The Bishops’ prose is competent and clear, never showy. They don’t try to be Knuth and they don’t try to be Norvig. The tone is “experienced lecturer,” which is fine, and given Chris Bishop’s actual experience as a lecturer, it’s earned. But the book has none of the aesthetic ambition of Murphy’s Probabilistic Machine Learning series or the warmth of Prince’s Understanding Deep Learning. Several reviewers we read said they preferred Prince. We understand the impulse. Prince writes with more obvious care about the reader, his book is freely available online, and his exercises are integrated with the text rather than tacked onto chapter ends.
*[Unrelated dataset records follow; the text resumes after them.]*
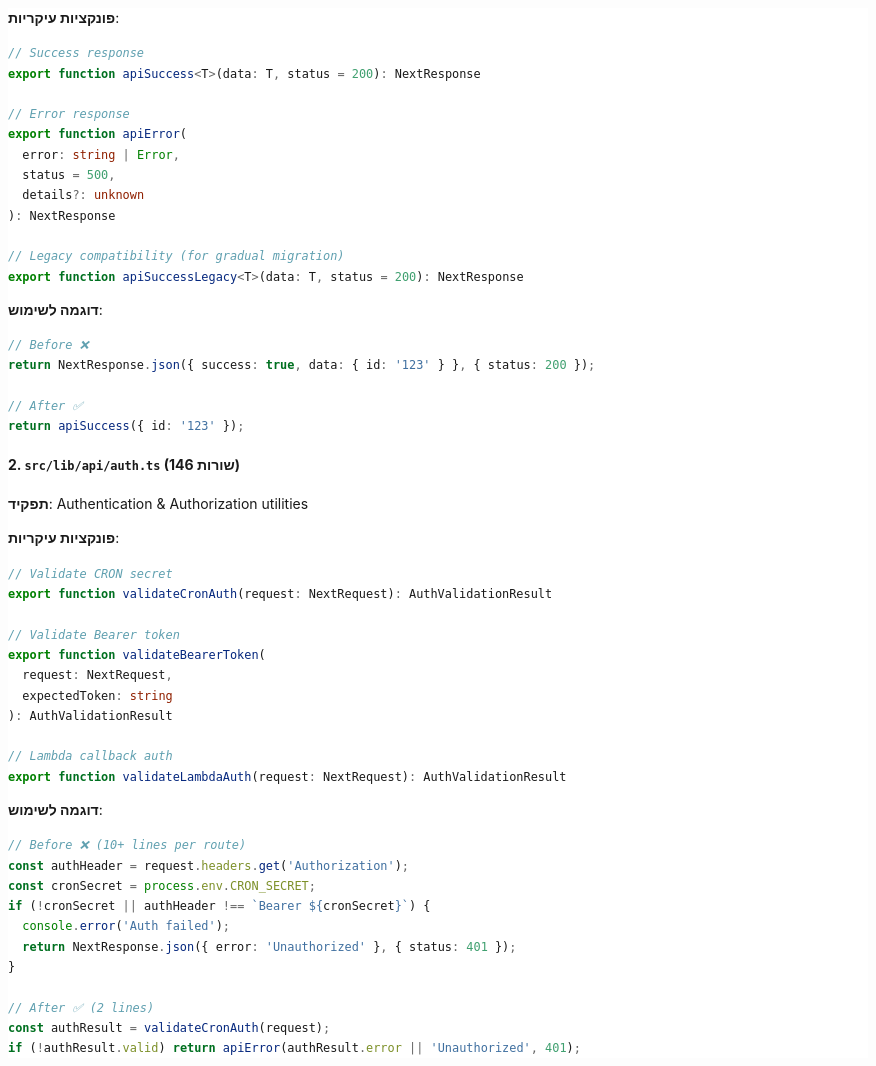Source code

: **פונקציות עיקריות**:
```typescript
// Success response
export function apiSuccess<T>(data: T, status = 200): NextResponse

// Error response
export function apiError(
  error: string | Error,
  status = 500,
  details?: unknown
): NextResponse

// Legacy compatibility (for gradual migration)
export function apiSuccessLegacy<T>(data: T, status = 200): NextResponse
```

**דוגמה לשימוש**:
```typescript
// Before ❌
return NextResponse.json({ success: true, data: { id: '123' } }, { status: 200 });

// After ✅
return apiSuccess({ id: '123' });
```

#### 2. `src/lib/api/auth.ts` (146 שורות)

**תפקיד**: Authentication & Authorization utilities

**פונקציות עיקריות**:
```typescript
// Validate CRON secret
export function validateCronAuth(request: NextRequest): AuthValidationResult

// Validate Bearer token
export function validateBearerToken(
  request: NextRequest,
  expectedToken: string
): AuthValidationResult

// Lambda callback auth
export function validateLambdaAuth(request: NextRequest): AuthValidationResult
```

**דוגמה לשימוש**:
```typescript
// Before ❌ (10+ lines per route)
const authHeader = request.headers.get('Authorization');
const cronSecret = process.env.CRON_SECRET;
if (!cronSecret || authHeader !== `Bearer ${cronSecret}`) {
  console.error('Auth failed');
  return NextResponse.json({ error: 'Unauthorized' }, { status: 401 });
}

// After ✅ (2 lines)
const authResult = validateCronAuth(request);
if (!authResult.valid) return apiError(authResult.error || 'Unauthorized', 401);
```
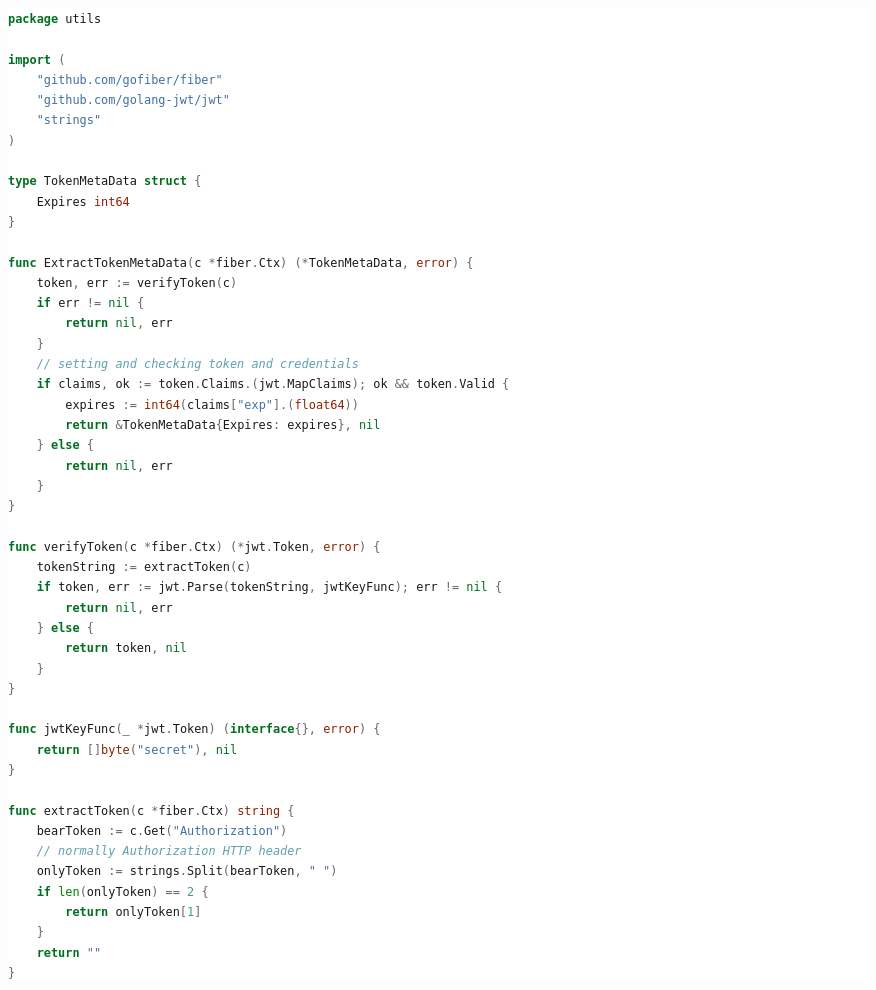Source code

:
 ```go

```

```go
package utils

import (
	"github.com/gofiber/fiber"
	"github.com/golang-jwt/jwt"
	"strings"
)

type TokenMetaData struct {
	Expires int64
}

func ExtractTokenMetaData(c *fiber.Ctx) (*TokenMetaData, error) {
	token, err := verifyToken(c)
	if err != nil {
		return nil, err
	}
	// setting and checking token and credentials
	if claims, ok := token.Claims.(jwt.MapClaims); ok && token.Valid {
		expires := int64(claims["exp"].(float64))
		return &TokenMetaData{Expires: expires}, nil
	} else {
		return nil, err
	}
}

func verifyToken(c *fiber.Ctx) (*jwt.Token, error) {
	tokenString := extractToken(c)
	if token, err := jwt.Parse(tokenString, jwtKeyFunc); err != nil {
		return nil, err
	} else {
		return token, nil
	}
}

func jwtKeyFunc(_ *jwt.Token) (interface{}, error) {
	return []byte("secret"), nil
}

func extractToken(c *fiber.Ctx) string {
	bearToken := c.Get("Authorization")
	// normally Authorization HTTP header
	onlyToken := strings.Split(bearToken, " ")
	if len(onlyToken) == 2 {
		return onlyToken[1]
	}
	return ""
}

```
What the Bishops have over Prince is breadth. Understanding Deep Learning is an excellent one-semester treatment; Deep Learning: Foundations and Concepts is a two-semester reference. If you’re teaching a course, you can cover Bishop linearly and have something useful in every week. If you’re self-studying, you can use it as a problem-set generator and an honest-to-god index for hard topics. Murphy’s books are deeper but more punishing; Goodfellow is older and increasingly stale. Bishop sits in a real gap.

Who should read it

If you’re a graduate student starting an ML PhD, yes. This is the best single textbook covering the modern deep-learning toolkit at the depth a researcher needs. Pair it with Murphy’s Probabilistic Machine Learning: Advanced Topics (2023) for theoretical depth and Goodfellow et al. for the historical context Bishop skips.

If you’re a working software engineer who wants to understand what’s under the hood of the LLM you’re calling, this is probably overkill, but the diffusion and transformer chapters specifically are worth the price. Skim the probability chapters; you don’t need them for the engineering work.

If you’re an undergraduate just starting out, this is too dense for a first ML book. Read Hands-On Machine Learning by Géron first, or one of the freely available Stanford CS course notes. Come back to Bishop when you’re hungry for a reference.

If you’ve already read PRML, don’t expect to learn nothing, but expect Chapters 2–9 to be familiar. Skip to the second half. The diffusion chapter alone justifies pulling the book off the shelf.

A last note on the genre. Textbooks in fast-moving fields age. Bishop is candid about this in the preface, where he says he’s chosen to focus on “ideas that are likely to endure the test of time” rather than the latest implementations. That’s the right call. The specific architectures of 2025 won’t all matter in 2030, but the probability theory will, the gradient-based optimization will, and the variational frameworks for generative modelling probably will. Deep Learning: Foundations and Concepts is an honest attempt to teach the durable parts of a non-durable field. It doesn’t always hit. But it hits often enough that we’ll be using it for years.